Selected excerpt:

• • • •

A Beginner's Guide to Real Estate Auctions

Summary: This article explains how a real estate auction works, and how you can use them to your advantage. We will talk about your financing strategy, pricing research, the bidding process and more.

According to the experts at RealtyTrac, we could see a record number of foreclosure filings in 2011. So there's a lot of inventory out there. A lot of these foreclosure homes are sold through a real estate auction. In many ways, the process works like any other auction. But there are certain things that make it unique. Here's what you need to know:

Understanding the Lender's Mindset

The biggest benefit of buying a home through an auction is the potential for savings. Lenders want to sell these properties as quickly as possible. They are losing money by having the "non-performing asset" on their books. This is lender-speak for a property that is not producing any mortgage payments. It's just sitting there, costing them money in the form of upkeep and marketing. So they want to offload the property ASAP. And that's where the real estate auction comes into the picture.

The lender is not in it to make a profit. That time has passed. If they happen to make a profit through the auction, they'd certainly be happy about it. But it's not their primary goal. Nor is it likely to happen. Their number-one objective is to sell the home as fast as possible. It's a money-loser for them. And this is why the bidding for auction homes generally starts below market value. They want to sell it today.

Two Types of Real Estate Auctions

A public auction for a foreclosed home will normally take place at the county courthouse in the county where the property is located. But they're not always conducted by government officials. They can also be conducted by private companies, such as the Williams and Williams auction company (www.williamsauction.com). In true auction fashion, the home will be sold to the highest bidder. Afterward, a deed will be given to the successful bidder, who now becomes the homeowner.

• • • •

Directives:
1. In the real estate auction guide above, rewrite the paragraph beginning "The lender is not in it to make a profit" as a bulleted list that keeps its main facts.
2. Extend the real estate auction guide above, picking up after its final sentence.

Material provided:
• • • •

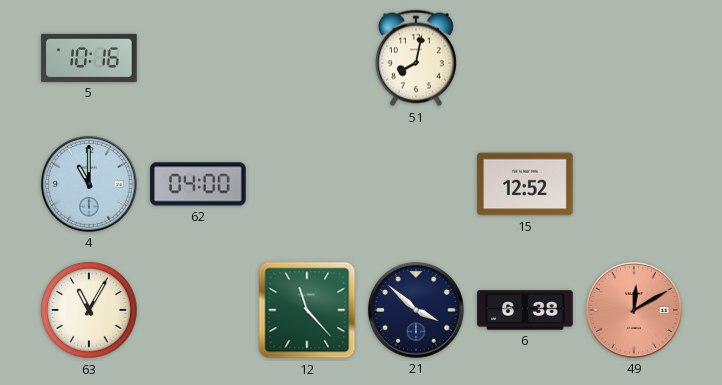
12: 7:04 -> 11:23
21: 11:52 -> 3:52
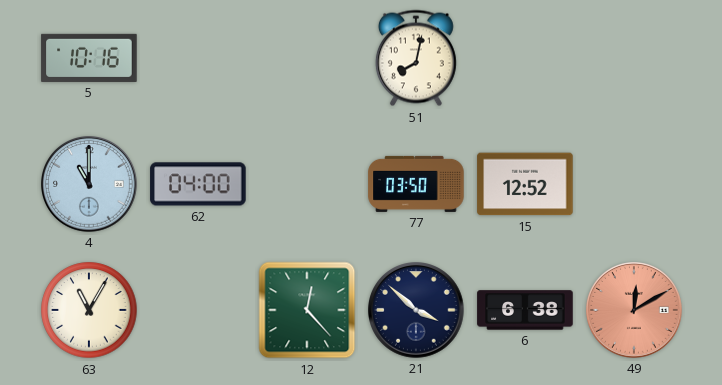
77: none -> 03:50
12: 11:23 -> 12:23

• • • •

Task-by-task answers:
1.
- The lender is no longer aiming to make a profit; that time has passed.
- A profit from the auction would be welcome, but it is neither the primary goal nor likely to happen.
- The lender's top objective is to sell the home as fast as possible, because the property is losing them money.
- For this reason, bidding on auction homes generally starts below market value.

2.
How a real estate auction works will largely depend on the type of auction it is. There are basically two types. The difference has to do with where it's held, and who is managing it:

  • Sheriff's auction -- This is when the properties are auctioned off by a government employee in the county where the property is located. Sometimes the county sheriff manages the auction, hence the title. Other times, the auction will be managed by some other county official. These real estate auctions are usually held on the courthouse steps or inside the lobby area. You can find out about these sales in your local newspaper. Look for the "public notices" section for upcoming events.
  • Private company -- This is when the properties are auctioned off by a private company. There are several nationwide companies that manage real estate auctions. Some of the big names include Hudson and Marshall (www.hudsonandmarshall.com) and Williams and Williams (www.williamsauction.com). Some companies focus on certain regions of the country. Try doing a Google search for "real estate auctions" followed by your city and state. You should find a private company that serves your area.

For the most part, the real estate auction process works the same, regardless of where it's held. Though you might get more information about the properties for sale when using one of the private companies. These companies usually have photos and additional details on their websites, and they generally encourage walk-through inspections prior to attending the auction. 

How the Process Works

How does the real estate auction work? This will depend on the type of auction you are attending. Overall, the process is similar. But there are certain differences:

Sheriff / County Auctions

These events are normally advertised in the local newspaper, as mentioned earlier. There should be a "public notice" section of the paper that lists upcoming property auctions. The notice will also tell you where the event is to take place. It's usually at the county courthouse.

In most cases, the bidding will start at a certain percentage of the appraised value (such as two-thirds of the appraisal amount). The property will likely be sold as-is, with no warrantees of any kind.

If you want to bid on a property, you need to have your financing squared away. Sheriff auctions usually require the full purchase price to be paid on the spot. If a home does not receive any bids, it will go back on the market as a bank-owned property.

Private Company Auctions

A real estate auction conducted by a private company works in much the same way. Upcoming events will be advertised on the auction company's website well in advance. This gives you an opportunity to ask questions about a particular property, or to conduct a walk-through inspection.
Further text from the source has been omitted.